[Directions for this task]
Below are some records; reproduce them exactly.

[Working data]
....

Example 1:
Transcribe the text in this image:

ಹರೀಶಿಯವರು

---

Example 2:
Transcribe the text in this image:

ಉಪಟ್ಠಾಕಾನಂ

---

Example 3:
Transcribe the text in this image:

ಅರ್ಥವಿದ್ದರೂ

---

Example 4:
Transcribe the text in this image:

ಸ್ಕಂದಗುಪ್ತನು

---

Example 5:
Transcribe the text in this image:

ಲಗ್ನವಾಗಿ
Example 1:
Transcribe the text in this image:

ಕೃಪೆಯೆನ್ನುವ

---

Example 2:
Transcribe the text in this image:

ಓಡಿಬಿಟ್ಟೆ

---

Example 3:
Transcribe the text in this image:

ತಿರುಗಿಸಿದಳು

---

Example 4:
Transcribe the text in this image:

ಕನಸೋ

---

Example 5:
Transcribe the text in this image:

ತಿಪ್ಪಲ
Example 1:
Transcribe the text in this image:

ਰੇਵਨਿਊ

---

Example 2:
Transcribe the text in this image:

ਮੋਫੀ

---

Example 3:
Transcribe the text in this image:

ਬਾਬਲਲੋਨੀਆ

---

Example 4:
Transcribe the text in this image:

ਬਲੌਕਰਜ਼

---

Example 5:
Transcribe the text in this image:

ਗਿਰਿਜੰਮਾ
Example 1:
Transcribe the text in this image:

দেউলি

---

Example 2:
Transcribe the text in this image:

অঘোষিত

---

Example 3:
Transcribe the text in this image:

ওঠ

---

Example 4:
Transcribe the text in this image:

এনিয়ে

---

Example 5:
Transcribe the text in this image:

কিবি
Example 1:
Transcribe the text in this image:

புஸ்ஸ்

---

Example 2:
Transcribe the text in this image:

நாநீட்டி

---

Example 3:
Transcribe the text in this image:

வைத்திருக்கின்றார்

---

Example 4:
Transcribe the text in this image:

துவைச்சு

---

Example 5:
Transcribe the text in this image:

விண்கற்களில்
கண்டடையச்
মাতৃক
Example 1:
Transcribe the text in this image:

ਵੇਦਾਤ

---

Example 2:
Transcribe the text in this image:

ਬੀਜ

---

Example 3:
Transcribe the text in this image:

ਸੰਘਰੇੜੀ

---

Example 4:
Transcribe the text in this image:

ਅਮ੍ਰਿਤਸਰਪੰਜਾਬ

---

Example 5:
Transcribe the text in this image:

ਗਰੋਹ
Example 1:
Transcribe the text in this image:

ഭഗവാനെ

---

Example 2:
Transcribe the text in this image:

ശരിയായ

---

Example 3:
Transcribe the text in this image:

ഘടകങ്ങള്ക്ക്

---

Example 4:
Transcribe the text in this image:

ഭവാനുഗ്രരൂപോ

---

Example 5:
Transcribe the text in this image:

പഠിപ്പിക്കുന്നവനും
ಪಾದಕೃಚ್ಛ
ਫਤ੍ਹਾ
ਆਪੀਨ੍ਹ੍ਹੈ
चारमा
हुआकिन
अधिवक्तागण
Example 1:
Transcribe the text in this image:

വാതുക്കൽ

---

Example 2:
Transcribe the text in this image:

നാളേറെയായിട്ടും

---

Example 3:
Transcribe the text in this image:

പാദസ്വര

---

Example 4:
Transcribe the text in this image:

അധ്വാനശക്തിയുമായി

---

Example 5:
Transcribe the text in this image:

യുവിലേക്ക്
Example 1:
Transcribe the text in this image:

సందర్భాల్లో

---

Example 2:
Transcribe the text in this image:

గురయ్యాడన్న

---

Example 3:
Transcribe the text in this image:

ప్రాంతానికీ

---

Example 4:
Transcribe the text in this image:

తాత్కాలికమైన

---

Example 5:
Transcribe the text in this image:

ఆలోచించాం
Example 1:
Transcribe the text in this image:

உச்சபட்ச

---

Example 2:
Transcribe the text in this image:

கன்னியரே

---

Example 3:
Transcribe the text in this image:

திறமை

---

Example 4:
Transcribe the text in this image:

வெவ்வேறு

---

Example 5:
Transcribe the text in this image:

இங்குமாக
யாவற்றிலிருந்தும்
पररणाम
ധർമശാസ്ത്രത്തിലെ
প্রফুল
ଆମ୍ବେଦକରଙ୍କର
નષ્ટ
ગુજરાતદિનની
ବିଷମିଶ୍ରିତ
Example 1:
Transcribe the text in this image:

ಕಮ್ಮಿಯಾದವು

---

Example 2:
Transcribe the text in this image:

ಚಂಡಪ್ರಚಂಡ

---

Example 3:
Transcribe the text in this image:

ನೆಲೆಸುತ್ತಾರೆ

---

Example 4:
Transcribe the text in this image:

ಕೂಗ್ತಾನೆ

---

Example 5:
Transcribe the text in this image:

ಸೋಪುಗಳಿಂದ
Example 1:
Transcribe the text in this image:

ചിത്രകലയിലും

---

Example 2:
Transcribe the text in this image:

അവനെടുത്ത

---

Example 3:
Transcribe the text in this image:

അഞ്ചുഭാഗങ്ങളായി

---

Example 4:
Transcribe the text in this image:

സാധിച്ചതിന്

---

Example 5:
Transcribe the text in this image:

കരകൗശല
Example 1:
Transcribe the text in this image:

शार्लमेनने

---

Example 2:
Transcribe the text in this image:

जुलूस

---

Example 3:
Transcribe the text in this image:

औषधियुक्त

....

[Expected output]
Example 1:
Transcribe the text in this image:

ಹರೀಶಿಯವರು

---

Example 2:
Transcribe the text in this image:

ಉಪಟ್ಠಾಕಾನಂ

---

Example 3:
Transcribe the text in this image:

ಅರ್ಥವಿದ್ದರೂ

---

Example 4:
Transcribe the text in this image:

ಸ್ಕಂದಗುಪ್ತನು

---

Example 5:
Transcribe the text in this image:

ಲಗ್ನವಾಗಿ
Example 1:
Transcribe the text in this image:

ಕೃಪೆಯೆನ್ನುವ

---

Example 2:
Transcribe the text in this image:

ಓಡಿಬಿಟ್ಟೆ

---

Example 3:
Transcribe the text in this image:

ತಿರುಗಿಸಿದಳು

---

Example 4:
Transcribe the text in this image:

ಕನಸೋ

---

Example 5:
Transcribe the text in this image:

ತಿಪ್ಪಲ
Example 1:
Transcribe the text in this image:

ਰੇਵਨਿਊ

---

Example 2:
Transcribe the text in this image:

ਮੋਫੀ

---

Example 3:
Transcribe the text in this image:

ਬਾਬਲਲੋਨੀਆ

---

Example 4:
Transcribe the text in this image:

ਬਲੌਕਰਜ਼

---

Example 5:
Transcribe the text in this image:

ਗਿਰਿਜੰਮਾ
Example 1:
Transcribe the text in this image:

দেউলি

---

Example 2:
Transcribe the text in this image:

অঘোষিত

---

Example 3:
Transcribe the text in this image:

ওঠ

---

Example 4:
Transcribe the text in this image:

এনিয়ে

---

Example 5:
Transcribe the text in this image:

কিবি
Example 1:
Transcribe the text in this image:

புஸ்ஸ்

---

Example 2:
Transcribe the text in this image:

நாநீட்டி

---

Example 3:
Transcribe the text in this image:

வைத்திருக்கின்றார்

---

Example 4:
Transcribe the text in this image:

துவைச்சு

---

Example 5:
Transcribe the text in this image:

விண்கற்களில்
கண்டடையச்
মাতৃক
Example 1:
Transcribe the text in this image:

ਵੇਦਾਤ

---

Example 2:
Transcribe the text in this image:

ਬੀਜ

---

Example 3:
Transcribe the text in this image:

ਸੰਘਰੇੜੀ

---

Example 4:
Transcribe the text in this image:

ਅਮ੍ਰਿਤਸਰਪੰਜਾਬ

---

Example 5:
Transcribe the text in this image:

ਗਰੋਹ
Example 1:
Transcribe the text in this image:

ഭഗവാനെ

---

Example 2:
Transcribe the text in this image:

ശരിയായ

---

Example 3:
Transcribe the text in this image:

ഘടകങ്ങള്ക്ക്

---

Example 4:
Transcribe the text in this image:

ഭവാനുഗ്രരൂപോ

---

Example 5:
Transcribe the text in this image:

പഠിപ്പിക്കുന്നവനും
ಪಾದಕೃಚ್ಛ
ਫਤ੍ਹਾ
ਆਪੀਨ੍ਹ੍ਹੈ
चारमा
हुआकिन
अधिवक्तागण
Example 1:
Transcribe the text in this image:

വാതുക്കൽ

---

Example 2:
Transcribe the text in this image:

നാളേറെയായിട്ടും

---

Example 3:
Transcribe the text in this image:

പാദസ്വര

---

Example 4:
Transcribe the text in this image:

അധ്വാനശക്തിയുമായി

---

Example 5:
Transcribe the text in this image:

യുവിലേക്ക്
Example 1:
Transcribe the text in this image:

సందర్భాల్లో

---

Example 2:
Transcribe the text in this image:

గురయ్యాడన్న

---

Example 3:
Transcribe the text in this image:

ప్రాంతానికీ

---

Example 4:
Transcribe the text in this image:

తాత్కాలికమైన

---

Example 5:
Transcribe the text in this image:

ఆలోచించాం
Example 1:
Transcribe the text in this image:

உச்சபட்ச

---

Example 2:
Transcribe the text in this image:

கன்னியரே

---

Example 3:
Transcribe the text in this image:

திறமை

---

Example 4:
Transcribe the text in this image:

வெவ்வேறு

---

Example 5:
Transcribe the text in this image:

இங்குமாக
யாவற்றிலிருந்தும்
पररणाम
ധർമശാസ്ത്രത്തിലെ
প্রফুল
ଆମ୍ବେଦକରଙ୍କର
નષ્ટ
ગુજરાતદિનની
ବିଷମିଶ୍ରିତ
Example 1:
Transcribe the text in this image:

ಕಮ್ಮಿಯಾದವು

---

Example 2:
Transcribe the text in this image:

ಚಂಡಪ್ರಚಂಡ

---

Example 3:
Transcribe the text in this image:

ನೆಲೆಸುತ್ತಾರೆ

---

Example 4:
Transcribe the text in this image:

ಕೂಗ್ತಾನೆ

---

Example 5:
Transcribe the text in this image:

ಸೋಪುಗಳಿಂದ
Example 1:
Transcribe the text in this image:

ചിത്രകലയിലും

---

Example 2:
Transcribe the text in this image:

അവനെടുത്ത

---

Example 3:
Transcribe the text in this image:

അഞ്ചുഭാഗങ്ങളായി

---

Example 4:
Transcribe the text in this image:

സാധിച്ചതിന്

---

Example 5:
Transcribe the text in this image:

കരകൗശല
Example 1:
Transcribe the text in this image:

शार्लमेनने

---

Example 2:
Transcribe the text in this image:

जुलूस

---

Example 3:
Transcribe the text in this image:

औषधियुक्त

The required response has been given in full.